Os irmãos se entreolharam buscando uma resposta apropriada.
— Nós... temos ajudado muito nossos pais nesses últimos dias.
— Ah, imagino que sim. Sem dúvida Eugus deve estar louco para retornar ao ofício de padeiro. Deve estar sendo terrível para ele ficar dentro de um quarto sozinho com o pé enfermo. Vocês, duas pequenas crianças tendo que fazer todo o trabalho pesado durante esses dias, isso não está certo. Mas digam-me, Nirene continua fazendo os bolinhos mesmo não tendo onde vendê-los?
Por algum motivo Eurene não estranhou a curiosidade da vizinha. De certa forma ela já esperava que em algum momento eminente Molline procuraria saber sobre os movimentos de sua mãe. Especialmente agora que seu pai se encontrava adoentado.
— Sim... ela ainda faz alguns para nosso próprio consumo.
A mulher fitou os irmãos por alguns segundos com seus olhos curiosos, avaliando a resposta lhe dada. Estes, por sua vez, não se esforçaram em dar continuidade ao assunto pois estavam apressados demais para sair da presença da vizinha.

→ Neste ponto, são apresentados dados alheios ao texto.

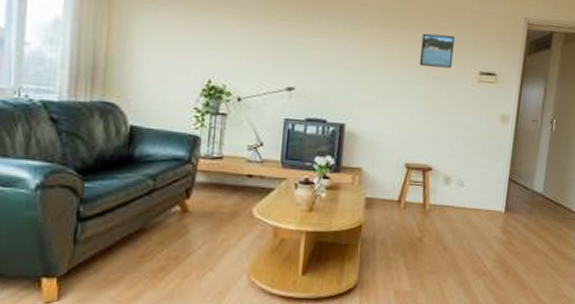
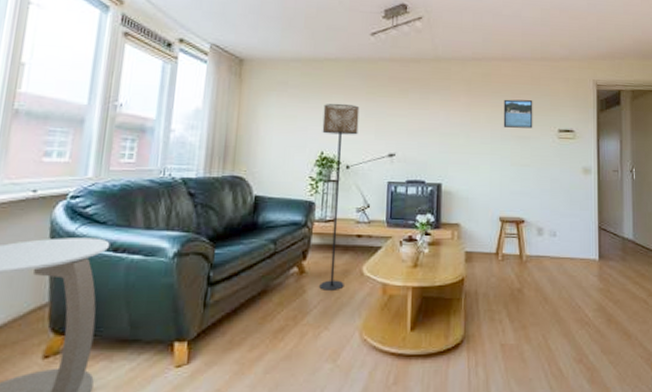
floor lamp: none [204,24,255,233] -> present [319,103,360,292]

— Ah, quase me esqueci. — Molline inclinou-se e pegou um pequeno cesto no degrau que dava acesso à porta de sua casa. — Sua mãe me pediu algumas ervas para cuidar da enfermidade de seu pai — Devin esticou o braço para pegar o cesto. — Aí tem folhas de moleira, galhos de enduto e flores de manticoria.
— Han... obrigada.
— E diga a ela que não se preocupe com o pagamento, sei que ela deve estar muito ocupada cuidando do marido e limpando a casa todo santo dia. Ah, acreditem em mim, eu sei o que é isso. Já tive que passar dias extremamente atarefada quando meu querido marido Esmonde sofreu um terrível acidente enquanto consertava a fachada de nossa loja. Na verdade não foi um acidente muito grave mas o deixou incapacitado de trabalhar por quase quarenta dias...
Essa era sempre a pior parte para os irmãos. Molline não podia terminar um diálogo sem contar algumas das infelicidades de sua confortável vida no vilarejo. Felizmente a história não se prolongou e na primeira oportunidade Eurene se despediu e puxou as rédeas para que os burros seguissem em frente.
A tagarelice não era o único motivo responsável por fazer os dois irmãos evitarem a presença da vizinha, por diversas vezes Eurene já fora desafortunada com sugestões de um possível relacionamento com o único filho de Molline. Albrian era um rapaz franzino e tímido que vez ou outra era dito como a melhor opção para uma bela moça como Eurene se casar. Embora fosse socialmente forçada a manter uma compostura afável quando era necessário dar-lhes uma resposta à maldita sugestão, Eurene nunca sequer cogitou tal possibilidade.
Seguindo adiante e evitando outra parada desagradável, os irmãos logo chegaram à humilde casa em que moravam.